Titans, Ravens both aim to get offenses on track
Coming off their bye week, the Tennessee Titans know they have to improve in some critical areas. But they also know they control their fate in regards to earning their first playoff berth since 2008.
Tennessee (4-3) hosts the Baltimore Ravens (4-4) on Sunday in Nissan Stadium, looking to sharpen up its red-zone offense and generate more quarterback sacks. The Titans are 31st in the NFL in red-zone efficiency at 41.2 percent, meaning more than half their trips inside the opponents' 20-yard line have concluded in field goals or no points.
They also have just 11 sacks in seven games, even though they are pressuring quarterbacks more this year than they did at this point in 2016.
"It's all in our hands," Tennessee coach Mike Mularkey said. "It has nothing to do with anybody else. We've got to take care of our own selves and not rely on other people. That's important that they understand that, where we're at right now halfway through."
The Titans enter Week 9 tied with the Jacksonville Jaguars for first place in the AFC South in spite of some struggles offensively, as well as difficulty stopping opposing passers. Tennessee is 27th on third-down conversions on offense, while its secondary has been torched by the likes of Derek Carr, Russell Wilson and Deshaun Watson.
The bye week could help Tennessee's offense. Quarterback Marcus Mariota, who played the team's previous two games with a hamstring injury, should in theory be more mobile and be able to run when needed. Rookie receiver Corey Davis (hamstring) appears likely to return after missing the past five games.
Time off could also lead to a return of a key man in the Titans' secondary. Safety Johnathan Cyprien (hamstring) is back on the practice field and might be able to return in a limited role. Cyprien, who has the reputation as a big hitter, hasn't played since Week 1.
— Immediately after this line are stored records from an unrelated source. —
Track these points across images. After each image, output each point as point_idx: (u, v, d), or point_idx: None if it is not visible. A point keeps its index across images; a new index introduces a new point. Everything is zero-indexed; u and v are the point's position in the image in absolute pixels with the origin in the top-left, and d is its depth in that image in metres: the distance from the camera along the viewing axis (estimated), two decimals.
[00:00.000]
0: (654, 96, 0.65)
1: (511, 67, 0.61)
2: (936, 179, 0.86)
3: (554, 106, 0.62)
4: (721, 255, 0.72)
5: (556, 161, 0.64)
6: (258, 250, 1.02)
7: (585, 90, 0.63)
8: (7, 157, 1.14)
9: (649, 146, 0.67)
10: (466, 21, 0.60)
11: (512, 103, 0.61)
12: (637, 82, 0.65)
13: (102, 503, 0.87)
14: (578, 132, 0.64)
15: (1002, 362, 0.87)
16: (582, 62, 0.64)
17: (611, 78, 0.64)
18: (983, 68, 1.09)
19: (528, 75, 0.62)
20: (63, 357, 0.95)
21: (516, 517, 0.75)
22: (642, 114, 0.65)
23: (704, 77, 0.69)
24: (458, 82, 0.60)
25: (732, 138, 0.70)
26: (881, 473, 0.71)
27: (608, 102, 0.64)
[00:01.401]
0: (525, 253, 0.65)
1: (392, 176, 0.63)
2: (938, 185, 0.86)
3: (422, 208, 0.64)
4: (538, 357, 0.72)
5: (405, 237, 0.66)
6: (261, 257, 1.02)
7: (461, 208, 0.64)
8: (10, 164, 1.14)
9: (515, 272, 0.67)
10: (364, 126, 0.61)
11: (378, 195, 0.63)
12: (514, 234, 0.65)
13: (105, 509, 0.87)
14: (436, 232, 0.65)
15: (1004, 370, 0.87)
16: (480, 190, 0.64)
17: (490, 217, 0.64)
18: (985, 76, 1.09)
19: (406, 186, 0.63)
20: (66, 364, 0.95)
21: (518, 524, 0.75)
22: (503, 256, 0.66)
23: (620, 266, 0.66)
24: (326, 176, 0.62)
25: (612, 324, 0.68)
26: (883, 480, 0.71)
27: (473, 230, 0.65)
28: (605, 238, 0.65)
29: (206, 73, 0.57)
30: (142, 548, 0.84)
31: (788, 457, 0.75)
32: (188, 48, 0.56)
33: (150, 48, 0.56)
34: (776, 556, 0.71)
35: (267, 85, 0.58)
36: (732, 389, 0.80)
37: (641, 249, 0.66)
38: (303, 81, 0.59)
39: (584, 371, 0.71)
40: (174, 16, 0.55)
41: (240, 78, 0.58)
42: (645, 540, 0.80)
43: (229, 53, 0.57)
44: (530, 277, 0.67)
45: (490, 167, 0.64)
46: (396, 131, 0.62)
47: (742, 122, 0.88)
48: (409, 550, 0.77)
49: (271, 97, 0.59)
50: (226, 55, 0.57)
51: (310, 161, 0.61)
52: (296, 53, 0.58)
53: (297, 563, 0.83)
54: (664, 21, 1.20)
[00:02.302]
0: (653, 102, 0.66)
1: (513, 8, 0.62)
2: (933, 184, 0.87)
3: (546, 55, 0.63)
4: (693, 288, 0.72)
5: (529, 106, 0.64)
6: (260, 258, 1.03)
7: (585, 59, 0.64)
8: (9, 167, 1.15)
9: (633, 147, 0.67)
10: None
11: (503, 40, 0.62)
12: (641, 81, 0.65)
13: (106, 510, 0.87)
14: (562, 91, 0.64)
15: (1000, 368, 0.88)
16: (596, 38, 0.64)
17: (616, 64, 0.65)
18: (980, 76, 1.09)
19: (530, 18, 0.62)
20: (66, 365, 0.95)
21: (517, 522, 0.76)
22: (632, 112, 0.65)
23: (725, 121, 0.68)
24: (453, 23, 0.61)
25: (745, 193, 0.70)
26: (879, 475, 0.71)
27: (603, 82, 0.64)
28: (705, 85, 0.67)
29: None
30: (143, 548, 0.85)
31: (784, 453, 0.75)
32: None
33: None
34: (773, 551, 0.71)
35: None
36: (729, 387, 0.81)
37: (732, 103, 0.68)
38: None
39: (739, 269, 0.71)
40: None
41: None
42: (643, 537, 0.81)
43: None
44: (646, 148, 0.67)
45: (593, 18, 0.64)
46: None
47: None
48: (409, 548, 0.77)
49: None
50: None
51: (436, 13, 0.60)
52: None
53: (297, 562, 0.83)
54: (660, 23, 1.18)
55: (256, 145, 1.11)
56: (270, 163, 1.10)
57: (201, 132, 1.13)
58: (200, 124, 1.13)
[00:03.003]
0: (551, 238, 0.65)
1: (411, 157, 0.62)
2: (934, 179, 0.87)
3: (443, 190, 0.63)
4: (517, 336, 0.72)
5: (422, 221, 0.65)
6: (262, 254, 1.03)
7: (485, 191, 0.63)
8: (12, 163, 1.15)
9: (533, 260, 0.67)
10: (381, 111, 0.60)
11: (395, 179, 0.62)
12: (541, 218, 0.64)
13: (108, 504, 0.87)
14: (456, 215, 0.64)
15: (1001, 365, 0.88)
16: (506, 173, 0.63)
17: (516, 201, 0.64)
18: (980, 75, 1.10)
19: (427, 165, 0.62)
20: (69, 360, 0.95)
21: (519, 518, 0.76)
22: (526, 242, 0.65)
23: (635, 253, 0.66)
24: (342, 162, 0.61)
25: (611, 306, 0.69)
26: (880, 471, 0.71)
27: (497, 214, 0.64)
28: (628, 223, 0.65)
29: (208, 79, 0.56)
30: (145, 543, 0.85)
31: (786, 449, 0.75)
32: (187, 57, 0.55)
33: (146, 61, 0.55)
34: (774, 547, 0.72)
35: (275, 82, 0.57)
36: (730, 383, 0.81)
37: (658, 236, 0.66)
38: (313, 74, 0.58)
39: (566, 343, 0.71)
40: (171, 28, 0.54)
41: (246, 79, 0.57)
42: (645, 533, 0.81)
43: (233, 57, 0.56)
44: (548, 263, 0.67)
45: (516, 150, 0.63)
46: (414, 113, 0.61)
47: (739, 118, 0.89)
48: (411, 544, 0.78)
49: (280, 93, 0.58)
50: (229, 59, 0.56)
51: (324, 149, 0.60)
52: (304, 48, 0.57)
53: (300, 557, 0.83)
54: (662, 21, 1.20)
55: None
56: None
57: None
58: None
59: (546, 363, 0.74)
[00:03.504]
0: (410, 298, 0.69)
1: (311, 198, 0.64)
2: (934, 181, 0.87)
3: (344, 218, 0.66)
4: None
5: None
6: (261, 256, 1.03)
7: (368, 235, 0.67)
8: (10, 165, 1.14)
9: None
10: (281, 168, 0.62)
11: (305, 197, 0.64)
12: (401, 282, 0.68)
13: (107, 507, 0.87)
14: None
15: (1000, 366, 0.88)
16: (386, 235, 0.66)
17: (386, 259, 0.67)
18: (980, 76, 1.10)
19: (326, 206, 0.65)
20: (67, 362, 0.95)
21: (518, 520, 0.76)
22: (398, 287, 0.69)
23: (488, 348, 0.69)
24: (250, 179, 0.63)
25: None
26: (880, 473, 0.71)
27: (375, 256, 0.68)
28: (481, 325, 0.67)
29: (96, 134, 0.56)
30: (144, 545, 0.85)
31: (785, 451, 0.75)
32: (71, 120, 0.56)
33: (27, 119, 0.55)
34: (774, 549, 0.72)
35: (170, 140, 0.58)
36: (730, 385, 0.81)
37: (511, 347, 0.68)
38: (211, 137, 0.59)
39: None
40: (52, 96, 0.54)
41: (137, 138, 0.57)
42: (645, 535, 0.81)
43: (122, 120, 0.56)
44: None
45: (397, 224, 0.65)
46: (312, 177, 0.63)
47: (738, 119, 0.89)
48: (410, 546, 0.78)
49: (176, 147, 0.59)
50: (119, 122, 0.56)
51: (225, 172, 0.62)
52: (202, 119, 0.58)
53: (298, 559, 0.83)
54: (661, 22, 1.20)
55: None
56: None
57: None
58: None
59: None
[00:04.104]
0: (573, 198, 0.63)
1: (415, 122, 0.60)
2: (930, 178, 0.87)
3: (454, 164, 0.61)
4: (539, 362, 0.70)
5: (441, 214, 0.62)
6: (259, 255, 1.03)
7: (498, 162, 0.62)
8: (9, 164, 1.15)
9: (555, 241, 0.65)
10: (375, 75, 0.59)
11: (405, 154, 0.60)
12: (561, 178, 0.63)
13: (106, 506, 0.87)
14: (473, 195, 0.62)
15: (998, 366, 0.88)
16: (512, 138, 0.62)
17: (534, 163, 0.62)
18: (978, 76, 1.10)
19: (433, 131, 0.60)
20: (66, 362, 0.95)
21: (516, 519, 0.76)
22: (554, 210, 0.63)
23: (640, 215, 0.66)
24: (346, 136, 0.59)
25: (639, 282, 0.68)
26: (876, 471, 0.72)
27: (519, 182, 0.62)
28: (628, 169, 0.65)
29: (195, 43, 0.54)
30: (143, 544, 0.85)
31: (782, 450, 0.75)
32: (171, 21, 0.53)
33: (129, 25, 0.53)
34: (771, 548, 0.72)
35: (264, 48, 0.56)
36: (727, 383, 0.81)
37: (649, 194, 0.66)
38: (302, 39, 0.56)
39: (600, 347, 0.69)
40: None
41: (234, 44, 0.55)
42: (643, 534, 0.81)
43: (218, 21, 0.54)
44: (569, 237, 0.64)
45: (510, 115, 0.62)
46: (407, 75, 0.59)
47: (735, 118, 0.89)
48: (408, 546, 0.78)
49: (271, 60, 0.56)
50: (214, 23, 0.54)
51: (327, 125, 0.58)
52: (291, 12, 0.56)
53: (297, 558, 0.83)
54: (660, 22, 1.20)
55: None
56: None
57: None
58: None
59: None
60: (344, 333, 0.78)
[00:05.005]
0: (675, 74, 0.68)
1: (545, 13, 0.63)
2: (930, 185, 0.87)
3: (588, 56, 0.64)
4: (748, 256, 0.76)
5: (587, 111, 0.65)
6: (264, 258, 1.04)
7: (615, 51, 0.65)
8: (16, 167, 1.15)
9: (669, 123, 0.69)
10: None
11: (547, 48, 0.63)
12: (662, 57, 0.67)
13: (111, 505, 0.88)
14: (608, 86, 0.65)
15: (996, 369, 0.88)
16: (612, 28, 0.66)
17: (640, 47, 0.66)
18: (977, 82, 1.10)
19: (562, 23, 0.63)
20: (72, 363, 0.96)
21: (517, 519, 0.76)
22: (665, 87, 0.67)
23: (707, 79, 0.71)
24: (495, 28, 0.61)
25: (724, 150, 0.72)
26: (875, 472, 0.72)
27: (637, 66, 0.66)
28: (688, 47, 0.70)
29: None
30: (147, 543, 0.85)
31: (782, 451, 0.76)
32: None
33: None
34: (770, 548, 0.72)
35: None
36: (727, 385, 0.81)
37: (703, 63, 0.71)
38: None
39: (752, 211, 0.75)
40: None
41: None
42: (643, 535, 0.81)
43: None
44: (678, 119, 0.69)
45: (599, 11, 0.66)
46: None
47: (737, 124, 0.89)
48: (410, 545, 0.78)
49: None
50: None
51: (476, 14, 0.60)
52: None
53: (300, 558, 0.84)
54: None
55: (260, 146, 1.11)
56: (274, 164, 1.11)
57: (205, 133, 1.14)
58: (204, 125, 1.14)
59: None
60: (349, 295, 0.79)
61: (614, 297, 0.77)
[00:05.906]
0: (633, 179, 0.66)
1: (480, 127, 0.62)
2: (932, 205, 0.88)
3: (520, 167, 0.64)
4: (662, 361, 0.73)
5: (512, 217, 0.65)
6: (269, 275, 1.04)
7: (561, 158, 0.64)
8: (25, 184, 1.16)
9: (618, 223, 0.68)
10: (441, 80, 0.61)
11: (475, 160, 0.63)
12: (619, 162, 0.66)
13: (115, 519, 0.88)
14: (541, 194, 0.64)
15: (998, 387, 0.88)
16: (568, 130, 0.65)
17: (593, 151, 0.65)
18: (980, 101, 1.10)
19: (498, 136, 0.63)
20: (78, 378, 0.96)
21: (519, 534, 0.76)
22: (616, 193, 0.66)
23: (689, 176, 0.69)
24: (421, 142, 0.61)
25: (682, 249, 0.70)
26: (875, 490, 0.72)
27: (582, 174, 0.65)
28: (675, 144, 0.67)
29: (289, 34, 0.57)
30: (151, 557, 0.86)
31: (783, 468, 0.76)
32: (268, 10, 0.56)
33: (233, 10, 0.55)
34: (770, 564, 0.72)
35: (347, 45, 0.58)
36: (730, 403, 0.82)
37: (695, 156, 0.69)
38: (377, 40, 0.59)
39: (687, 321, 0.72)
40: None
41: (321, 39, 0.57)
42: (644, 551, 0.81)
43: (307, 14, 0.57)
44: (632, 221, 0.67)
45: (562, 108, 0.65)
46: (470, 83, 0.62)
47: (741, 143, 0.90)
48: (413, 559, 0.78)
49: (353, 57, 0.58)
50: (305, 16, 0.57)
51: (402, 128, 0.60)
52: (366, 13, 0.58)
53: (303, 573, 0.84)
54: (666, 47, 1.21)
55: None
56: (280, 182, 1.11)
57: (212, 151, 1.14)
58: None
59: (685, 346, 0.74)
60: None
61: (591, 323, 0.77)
Defense rescued the Titans in a 12-9 overtime win two weeks ago at Cleveland. Safety Kevin Byard intercepted three passes, while Brian Orakpo and Derrick Morgan teamed up for a critical sack -- just their 11th of the year -- that led to a field-position advantage for their final possession.
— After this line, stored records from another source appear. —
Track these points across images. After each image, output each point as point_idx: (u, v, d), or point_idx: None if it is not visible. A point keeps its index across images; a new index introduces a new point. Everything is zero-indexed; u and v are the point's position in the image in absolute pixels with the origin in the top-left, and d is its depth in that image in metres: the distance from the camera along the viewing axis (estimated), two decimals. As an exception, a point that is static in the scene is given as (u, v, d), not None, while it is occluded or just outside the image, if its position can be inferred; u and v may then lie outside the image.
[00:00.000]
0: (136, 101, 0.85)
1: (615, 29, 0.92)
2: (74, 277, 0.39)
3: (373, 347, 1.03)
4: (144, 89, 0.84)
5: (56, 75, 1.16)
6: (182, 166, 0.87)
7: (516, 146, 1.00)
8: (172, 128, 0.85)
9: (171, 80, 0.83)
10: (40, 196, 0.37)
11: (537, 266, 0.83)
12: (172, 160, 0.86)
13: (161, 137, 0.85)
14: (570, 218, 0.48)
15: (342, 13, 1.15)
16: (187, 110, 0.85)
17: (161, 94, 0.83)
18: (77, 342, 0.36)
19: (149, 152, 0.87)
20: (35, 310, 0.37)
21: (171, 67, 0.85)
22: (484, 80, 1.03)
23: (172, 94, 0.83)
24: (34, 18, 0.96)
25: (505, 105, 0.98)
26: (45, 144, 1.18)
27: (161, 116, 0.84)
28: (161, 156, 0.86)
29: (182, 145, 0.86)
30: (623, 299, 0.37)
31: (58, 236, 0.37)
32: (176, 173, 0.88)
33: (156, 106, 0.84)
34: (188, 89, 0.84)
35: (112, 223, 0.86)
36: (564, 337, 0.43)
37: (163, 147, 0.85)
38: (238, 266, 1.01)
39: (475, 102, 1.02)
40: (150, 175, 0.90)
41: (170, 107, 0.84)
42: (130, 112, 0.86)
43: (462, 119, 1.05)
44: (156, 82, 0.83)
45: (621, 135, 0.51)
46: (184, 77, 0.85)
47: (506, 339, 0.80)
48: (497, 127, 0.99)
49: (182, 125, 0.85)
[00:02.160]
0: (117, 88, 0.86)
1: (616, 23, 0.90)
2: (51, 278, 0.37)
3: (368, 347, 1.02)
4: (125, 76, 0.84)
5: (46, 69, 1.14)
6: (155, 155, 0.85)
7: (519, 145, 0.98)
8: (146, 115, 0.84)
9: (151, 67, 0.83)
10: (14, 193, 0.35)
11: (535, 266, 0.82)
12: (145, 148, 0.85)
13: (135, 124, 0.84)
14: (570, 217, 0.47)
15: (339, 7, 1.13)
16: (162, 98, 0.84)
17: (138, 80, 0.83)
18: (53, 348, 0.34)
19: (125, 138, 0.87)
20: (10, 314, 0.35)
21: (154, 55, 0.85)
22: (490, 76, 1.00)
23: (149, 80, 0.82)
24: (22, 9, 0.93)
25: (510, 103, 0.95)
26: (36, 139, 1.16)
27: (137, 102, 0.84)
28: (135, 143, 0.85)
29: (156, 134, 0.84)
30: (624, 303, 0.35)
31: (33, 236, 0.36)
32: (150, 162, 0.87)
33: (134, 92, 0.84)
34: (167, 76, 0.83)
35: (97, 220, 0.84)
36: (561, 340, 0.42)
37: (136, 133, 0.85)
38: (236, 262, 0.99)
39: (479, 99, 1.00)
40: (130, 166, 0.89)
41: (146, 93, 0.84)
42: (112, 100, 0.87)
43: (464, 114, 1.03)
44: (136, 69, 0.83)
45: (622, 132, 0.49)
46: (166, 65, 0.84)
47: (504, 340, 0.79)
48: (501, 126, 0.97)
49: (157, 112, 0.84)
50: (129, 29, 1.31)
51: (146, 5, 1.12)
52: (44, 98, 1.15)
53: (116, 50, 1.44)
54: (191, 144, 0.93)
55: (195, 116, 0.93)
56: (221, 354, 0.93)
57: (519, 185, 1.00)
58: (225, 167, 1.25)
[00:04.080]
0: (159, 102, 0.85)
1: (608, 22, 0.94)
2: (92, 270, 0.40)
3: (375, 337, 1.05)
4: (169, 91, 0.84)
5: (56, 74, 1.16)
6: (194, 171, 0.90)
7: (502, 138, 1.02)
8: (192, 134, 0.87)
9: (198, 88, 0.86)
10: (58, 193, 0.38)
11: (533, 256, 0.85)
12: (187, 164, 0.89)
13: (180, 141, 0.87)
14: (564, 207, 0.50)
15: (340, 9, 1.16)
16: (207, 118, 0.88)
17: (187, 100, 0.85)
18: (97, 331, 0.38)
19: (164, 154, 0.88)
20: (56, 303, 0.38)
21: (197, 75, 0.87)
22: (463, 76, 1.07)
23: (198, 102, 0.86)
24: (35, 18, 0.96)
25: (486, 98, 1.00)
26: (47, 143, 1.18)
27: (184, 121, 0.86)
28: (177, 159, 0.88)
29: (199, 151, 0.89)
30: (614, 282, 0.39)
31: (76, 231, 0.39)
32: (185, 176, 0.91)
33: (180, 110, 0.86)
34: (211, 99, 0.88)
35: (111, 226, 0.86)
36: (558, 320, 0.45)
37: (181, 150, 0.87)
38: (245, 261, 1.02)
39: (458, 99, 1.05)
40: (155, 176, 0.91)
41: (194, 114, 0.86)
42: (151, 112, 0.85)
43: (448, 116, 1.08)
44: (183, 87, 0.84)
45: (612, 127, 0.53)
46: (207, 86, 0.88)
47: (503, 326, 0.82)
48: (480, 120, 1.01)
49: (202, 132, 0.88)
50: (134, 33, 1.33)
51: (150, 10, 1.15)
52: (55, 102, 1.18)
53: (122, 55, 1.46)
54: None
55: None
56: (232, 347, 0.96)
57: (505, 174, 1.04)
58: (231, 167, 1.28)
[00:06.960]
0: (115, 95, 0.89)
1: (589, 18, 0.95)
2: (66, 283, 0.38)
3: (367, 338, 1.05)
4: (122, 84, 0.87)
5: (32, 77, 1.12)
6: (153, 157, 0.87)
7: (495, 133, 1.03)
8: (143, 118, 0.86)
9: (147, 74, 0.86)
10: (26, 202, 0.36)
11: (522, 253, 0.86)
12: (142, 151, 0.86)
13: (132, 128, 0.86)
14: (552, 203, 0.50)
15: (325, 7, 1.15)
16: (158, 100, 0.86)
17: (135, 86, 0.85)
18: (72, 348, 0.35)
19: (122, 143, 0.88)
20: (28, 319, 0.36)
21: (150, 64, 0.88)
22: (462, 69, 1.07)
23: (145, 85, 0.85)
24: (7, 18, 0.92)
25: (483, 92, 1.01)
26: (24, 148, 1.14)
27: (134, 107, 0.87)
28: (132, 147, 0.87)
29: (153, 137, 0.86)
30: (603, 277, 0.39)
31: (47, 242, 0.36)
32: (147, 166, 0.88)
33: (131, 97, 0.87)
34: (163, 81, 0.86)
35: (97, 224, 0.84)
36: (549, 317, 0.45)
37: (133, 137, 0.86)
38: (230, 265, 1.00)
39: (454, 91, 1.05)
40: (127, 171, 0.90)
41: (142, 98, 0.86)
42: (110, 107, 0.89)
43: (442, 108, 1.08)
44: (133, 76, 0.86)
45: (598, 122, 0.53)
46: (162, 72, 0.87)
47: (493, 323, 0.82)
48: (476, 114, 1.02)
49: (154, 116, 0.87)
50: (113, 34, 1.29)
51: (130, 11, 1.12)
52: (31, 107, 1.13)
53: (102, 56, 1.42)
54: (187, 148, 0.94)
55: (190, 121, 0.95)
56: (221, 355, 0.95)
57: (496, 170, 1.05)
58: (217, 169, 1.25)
Tennessee managed just enough yardage to position Ryan Succop for a game-winning 47-yard field goal, his 55th consecutive conversion inside 50 yards.
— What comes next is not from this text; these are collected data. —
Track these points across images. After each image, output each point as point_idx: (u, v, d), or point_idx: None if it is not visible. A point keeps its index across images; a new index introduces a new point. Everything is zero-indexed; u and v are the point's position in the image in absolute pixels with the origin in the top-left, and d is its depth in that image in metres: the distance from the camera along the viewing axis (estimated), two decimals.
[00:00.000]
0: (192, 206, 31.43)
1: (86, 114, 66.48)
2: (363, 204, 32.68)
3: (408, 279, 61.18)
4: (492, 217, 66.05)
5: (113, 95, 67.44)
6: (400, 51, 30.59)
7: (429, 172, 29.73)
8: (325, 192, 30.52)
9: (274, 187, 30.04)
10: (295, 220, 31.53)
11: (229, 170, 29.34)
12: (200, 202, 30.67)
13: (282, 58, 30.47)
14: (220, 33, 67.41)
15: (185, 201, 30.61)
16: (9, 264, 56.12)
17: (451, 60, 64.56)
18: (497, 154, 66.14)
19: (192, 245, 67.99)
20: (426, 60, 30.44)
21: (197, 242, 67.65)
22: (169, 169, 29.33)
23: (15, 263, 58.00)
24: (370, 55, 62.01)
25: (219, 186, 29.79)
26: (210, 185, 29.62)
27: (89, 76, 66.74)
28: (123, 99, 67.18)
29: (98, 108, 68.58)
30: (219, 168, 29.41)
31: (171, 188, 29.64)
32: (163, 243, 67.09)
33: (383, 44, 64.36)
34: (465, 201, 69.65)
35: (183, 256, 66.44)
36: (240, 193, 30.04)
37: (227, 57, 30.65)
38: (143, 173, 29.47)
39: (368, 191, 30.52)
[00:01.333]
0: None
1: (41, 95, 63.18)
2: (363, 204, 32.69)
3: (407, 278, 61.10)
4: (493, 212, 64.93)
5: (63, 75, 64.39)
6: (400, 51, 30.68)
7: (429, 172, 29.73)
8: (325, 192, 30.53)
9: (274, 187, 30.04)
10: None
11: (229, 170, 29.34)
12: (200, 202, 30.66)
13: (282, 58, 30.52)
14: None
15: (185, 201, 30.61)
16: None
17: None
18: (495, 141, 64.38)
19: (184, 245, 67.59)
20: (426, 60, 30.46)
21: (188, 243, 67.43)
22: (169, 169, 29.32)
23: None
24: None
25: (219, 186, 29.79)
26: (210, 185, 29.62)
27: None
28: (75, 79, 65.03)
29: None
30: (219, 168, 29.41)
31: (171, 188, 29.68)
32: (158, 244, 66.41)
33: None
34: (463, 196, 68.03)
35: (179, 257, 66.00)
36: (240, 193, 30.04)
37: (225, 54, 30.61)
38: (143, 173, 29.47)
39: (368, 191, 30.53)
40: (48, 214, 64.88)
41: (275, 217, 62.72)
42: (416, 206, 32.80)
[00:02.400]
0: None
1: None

"Personally, I don't think we've scratched the surface," wide receiver Rishard Matthews said.
Baltimore enters with its own sense of urgency, as it sits two games behind the Pittsburgh Steelers in the AFC North. The Ravens got back to .500 with a 40-0 rout of the Miami Dolphins on Oct. 26, getting a pair of pick-sixes and running the ball well against one of the league's top five rushing defenses.
The Ravens also escaped a potential season-altering injury to quarterback Joe Flacco. He was knocked out just before halftime on a dangerous hit by linebacker Kiko Alonso that didn't draw a flag and bloodied Flacco, who sat out the game's remainder with a concussion.
Baltimore coach John Harbaugh indicated that Flacco passed through the concussion protocol and should be able to play on Sunday.
"The biggest thing is Joe's fine and he's healthy and we're going to have him ready for Sunday," Ravens linebacker C.J. Mosley said.
Baltimore's offense needs all the help it can get. Even with the emergence of Alex Collins, who is ninth in the NFL with 478 rushing yards, the Ravens rank 27th in total offense. Their passing game is dead last at only 1,223 yards, although injuries to the offensive line, receivers and Flacco offer at least some excuse.
Tight end Nick Boyle (toe), who has 18 catches for 138 yards, didn't practice on Wednesday, and his status for Sunday wasn't known. If Boyle can't play, it would leave Baltimore thin at a position where it doesn't have much depth at this stage.
The big key for the Ravens, though, will be how well their front seven stands up against the Titans' power running game. Even though Baltimore has two shutouts this year and leads the NFL in takeaways, the Ravens are ranked only 22nd in total defense and have at times been susceptible to the running game.
"Our focus needs to be on one thing -- one 3 1/2-hour block of time on Sunday afternoon down in Nashville," Harbaugh said. "This is what we have to focus on. We have to get ready for that. All other considerations or conversations are really irrelevant to what we are trying to accomplish."